In 2016, he says, Reef Check’s statewide surveys counted two individuals.
With sea stars mostly removed from the ecosystem, urchin numbers went through the roof in 2014 and 2015.
“We once counted maybe 10 purple urchins per dive transect,” Freiwald said. “Now, we see thousands.” Put another way, densities have increased from less than one urchin per square meter to anywhere from a dozen to three dozen, he says.
The second blow of an ecological double whammy struck in 2015: Seasonal wind and ocean current patterns in the northeast Pacific changed direction, weakened or shut down. Much of the ocean’s surface, stagnating in the sun, warmed by several degrees as upwelling of cold, nutrient-rich bottom water ceased. Bull kelp, which dominates the kelp ecosystem of Northern California and thrives in frigid water, responded negatively to the change in environmental conditions. Entire kelp beds wilted and died. Large winter storms also uprooted many kelp plants.
Urchins, with free run of their environment, have prevented recovery, and today, much of the coastline from the Oregon border to San Francisco is kelp-less, or, at best, studded with decaying stumps.
“I was on a dive at Ocean Cove [in Sonoma County] in September and there were stalks all over the bottom, like a fire had swept through a forest,” said Keith Rootsaert, a diver who conducts surveys for Reef Check. “There was no algae, and the urchins were absolutely everywhere.”
Freiwald says urchin barrens are beginning to form at the southern end of Monterey Bay, near Carmel.
“But we haven’t seen it yet at Big Sur,” he said, referring to the coastline farther south.
That stretch of coast is the core habitat of threatened California sea otters that depend on kelp for shelter and food. Scientists at the United States Geological Survey have attributed a decline in the number of sea otters surveyed due in part to a lack of kelp. “The lower mainland count this year could be due to poorer counting conditions and very sparse kelp canopies, which likely influenced sea otter distribution,” Tim Tinker, a research ecologist who leads the USGS California sea otter research program, said in a statement released on September 29.

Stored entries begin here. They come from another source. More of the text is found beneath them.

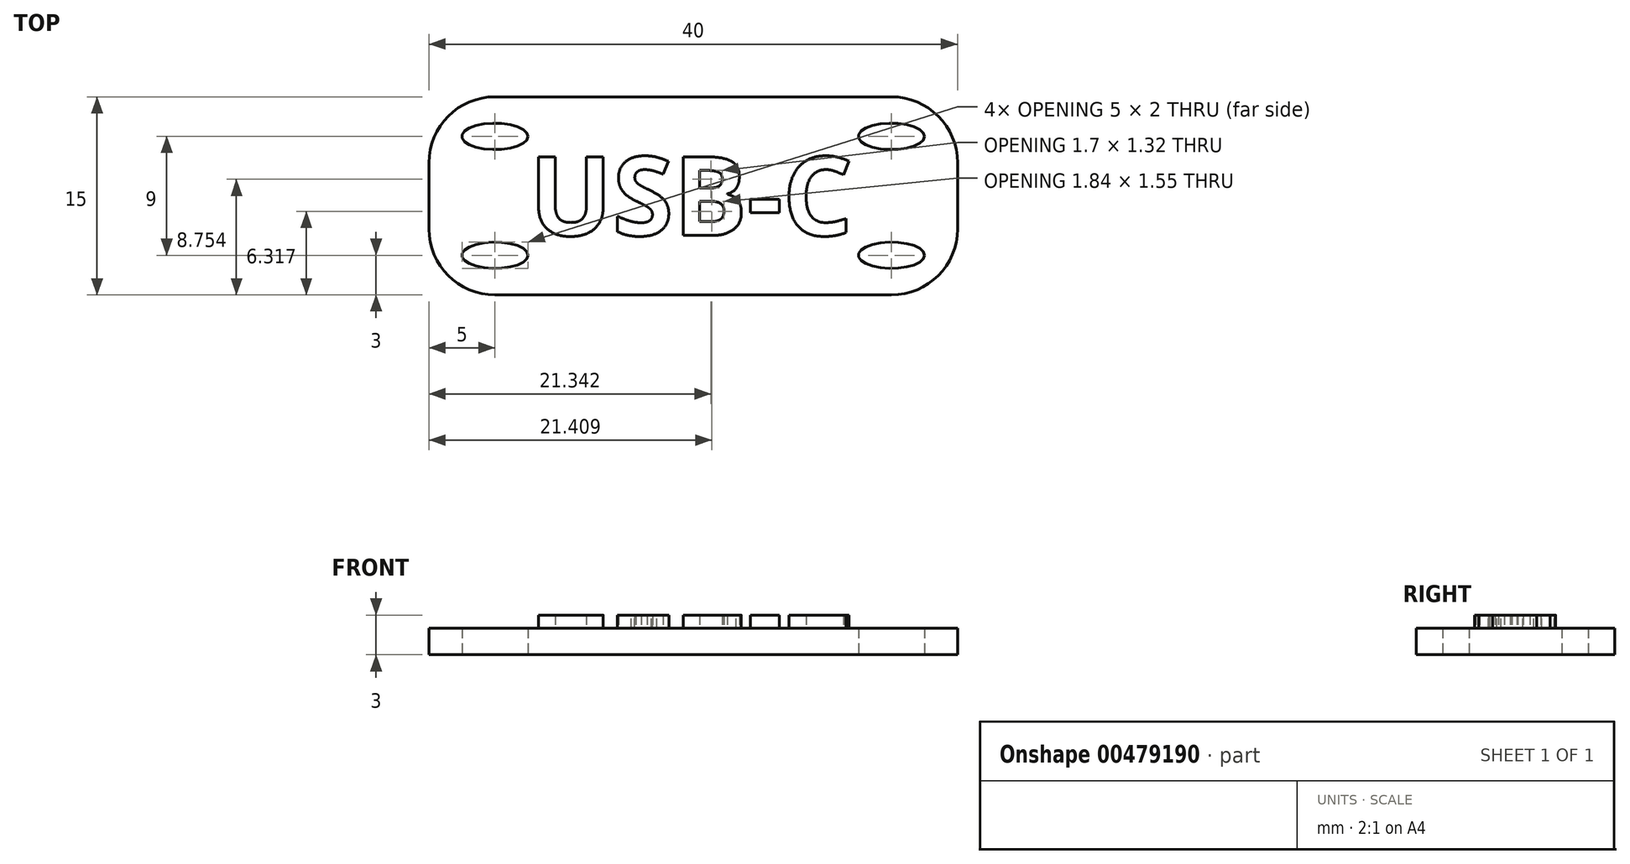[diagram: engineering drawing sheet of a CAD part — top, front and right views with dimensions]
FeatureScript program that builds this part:
annotation { "Feature Type Name" : "Feature", "Feature Type Description" : "" }
export const myFeature = defineFeature(function(context is Context, id is Id, definition is map)
    precondition{}
    {
        {
            var Q0;
            Q0=qCreatedBy(makeId("Top.planeOp"),FACE);
            var sketch = newSketch(context, id + "F0", { "sketchPlane" : qUnion([Q0])});
            skLineSegment(sketch, "E0.bottom", {"start": v(20, -7.5) * mm, "end": v(-20, -7.5) * mm});
            skLineSegment(sketch, "E0.top", {"start": v(20, 7.5) * mm, "end": v(-20, 7.5) * mm});
            skLineSegment(sketch, "E0.left", {"start": v(20, -7.5) * mm, "end": v(20, 7.5) * mm});
            skLineSegment(sketch, "E0.right", {"start": v(-20, -7.5) * mm, "end": v(-20, 7.5) * mm});
            skPoint(sketch, "E0.middle", {"position": v(0, 0) * mm});
            skLineSegment(sketch, "E1", {"start": v(-20, -4.5) * mm, "end": v(20, -4.5) * mm, "construction": true});
            skPoint(sketch, "E2", {"position": v(-15, -4.5) * mm});
            skEllipse(sketch, "E3", {"center": v(-15, -4.5) * mm, "majorRadius": 2.5 * mm, "minorRadius": 1 * mm, "majorAxis": v(1, 0)});
            skEllipse(sketch, "E4.1.0.0", {"center": v(15, -4.5) * mm, "majorRadius": 2.5 * mm, "minorRadius": 1 * mm, "majorAxis": v(1, 0)});
            skLineSegment(sketch, "E4.direction1", {"start": v(-15, -4.5) * mm, "end": v(15, -4.5) * mm, "construction": true});
            skLineSegment(sketch, "E5", {"start": v(20, 0) * mm, "end": v(-20, 0) * mm, "construction": true});
            skEllipse(sketch, "E6.MirrorC", {"center": v(15, 4.5) * mm, "majorRadius": 2.5 * mm, "minorRadius": 1 * mm, "majorAxis": v(1, 0)});
            skEllipse(sketch, "E7.MirrorC", {"center": v(-15, 4.5) * mm, "majorRadius": 2.5 * mm, "minorRadius": 1 * mm, "majorAxis": v(1, 0)});
            skSolve(sketch);
        }
        {
            var Q0;
            Q0=makeQuery(id+"F0.imprint","IMPRINT",FACE,{"disambiguationData":[TD([[makeQuery(id+"F0.imprint","IMPRINT",EDGE,{"derivedFrom":sQuery(id+"F0.wireOp",EDGE,"E0.bottom")}),-1.0]])]});
            extrude(context, id + "F1", {"entities" : qUnion([Q0]), "depth" : 2 * mm});
        }
        {
            var Q0;
            Q0=makeQuery(id+"F1.opExtrude","CAP_FACE",FACE,{"disambiguationData":[OSD([sQuery(id+"F0.wireOp",EDGE,"E0.bottom"),sQuery(id+"F0.wireOp",EDGE,"E0.top"),sQuery(id+"F0.wireOp",EDGE,"E0.left"),sQuery(id+"F0.wireOp",EDGE,"E0.right"),sQuery(id+"F0.wireOp",EDGE,"E3"),sQuery(id+"F0.wireOp",EDGE,"E4.1.0.0"),sQuery(id+"F0.wireOp",EDGE,"E6.MirrorC"),sQuery(id+"F0.wireOp",EDGE,"E7.MirrorC")])],"isStart":false});
            var sketch = newSketch(context, id + "F2", { "sketchPlane" : qUnion([Q0])});
            skText(sketch, "E8", { "text": "USB-C", "fontName": "OpenSans-Bold.ttf"});
            const initialGuessF2  = {"E8": [-0.01241, -0.003, 1, 0, 0.006]};
            skSetInitialGuess(sketch, initialGuessF2);
            skSolve(sketch);
        }
        {
            var Q0;
            Q0=qSketchRegion(id+"F2",true);
            extrude(context, id + "F3", {"entities" : qUnion([Q0]), "depth" : 1 * mm});
        }
        {
            var Q0;
            Q0=makeQuery(id+"F1.opExtrude","SWEPT_EDGE",EDGE,{"disambiguationData":[OSD([sQuery(id+"F0.wireOp",EDGE,"E0.bottom"),sQuery(id+"F0.wireOp",EDGE,"E0.right")])]});
            var Q1;
            Q1=makeQuery(id+"F1.opExtrude","SWEPT_EDGE",EDGE,{"disambiguationData":[OSD([sQuery(id+"F0.wireOp",EDGE,"E0.bottom"),sQuery(id+"F0.wireOp",EDGE,"E0.left")])]});
            var Q2;
            Q2=makeQuery(id+"F1.opExtrude","SWEPT_EDGE",EDGE,{"disambiguationData":[OSD([sQuery(id+"F0.wireOp",EDGE,"E0.top"),sQuery(id+"F0.wireOp",EDGE,"E0.left")])]});
            var Q3;
            Q3=makeQuery(id+"F1.opExtrude","SWEPT_EDGE",EDGE,{"disambiguationData":[OSD([sQuery(id+"F0.wireOp",EDGE,"E0.top"),sQuery(id+"F0.wireOp",EDGE,"E0.right")])]});
            fillet(context, id + "F4", {"entities" : qUnion([Q0, Q1, Q2, Q3]), "radius" : 5 * mm, "tangentPropagation" : true, "allowEdgeOverflow" : false});
        }
    });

With almost nothing to eat, red abalone – phenomenally abundant in most locations north of Marin County until just several years ago – will likely be depleted before the urchin barrens revert to kelp forest, Catton says. Hundreds of thousands, if not millions, of the large sea snails are starving, their edible flesh withering within their shells, which are steadily accumulating like bones on the bottom. Catton says her department is seriously considering shutting down the state’s recreational abalone fishery.
The commercial sea urchin fishery has also been shaken by the kelp forest collapse. Commercial sea urchin divers harvest mostly red urchins – a larger cousin to the now-pestilent purples. But because of the diminished food supply, the creatures’ golden reproductive organs, called uni in sushi bars, have withered under the stress of hunger.
“They’re empty of gonad, which makes them not worth harvesting,” Catton said.
Urchin barrens can persist for decades, as they have in southeast Australia, where an invasive sea urchin species has devastated native kelp forests. Freiwald says California’s urchin barrens have stabilized and will persist until a drastic disturbance – perhaps an urchin-killing disease – affects the region. Though there are reports of predatory sea stars beginning to recover in some locations, sea star wasting disease continues to affect West Coast waters, and purple sea urchins seem poised to rule the sea floor for years.
“We’ve crossed a tipping point with kelp and urchins,” Catton sad. “Now, we’re losing the coralline algae, that pink crust you see on the rocks. The urchins are scouring it away.”
Eventually, impacts may ascend into the water column.
“The next species in line will be rockfishes,” Catton said. “They don’t eat kelp, but they use it for nursery habitat.”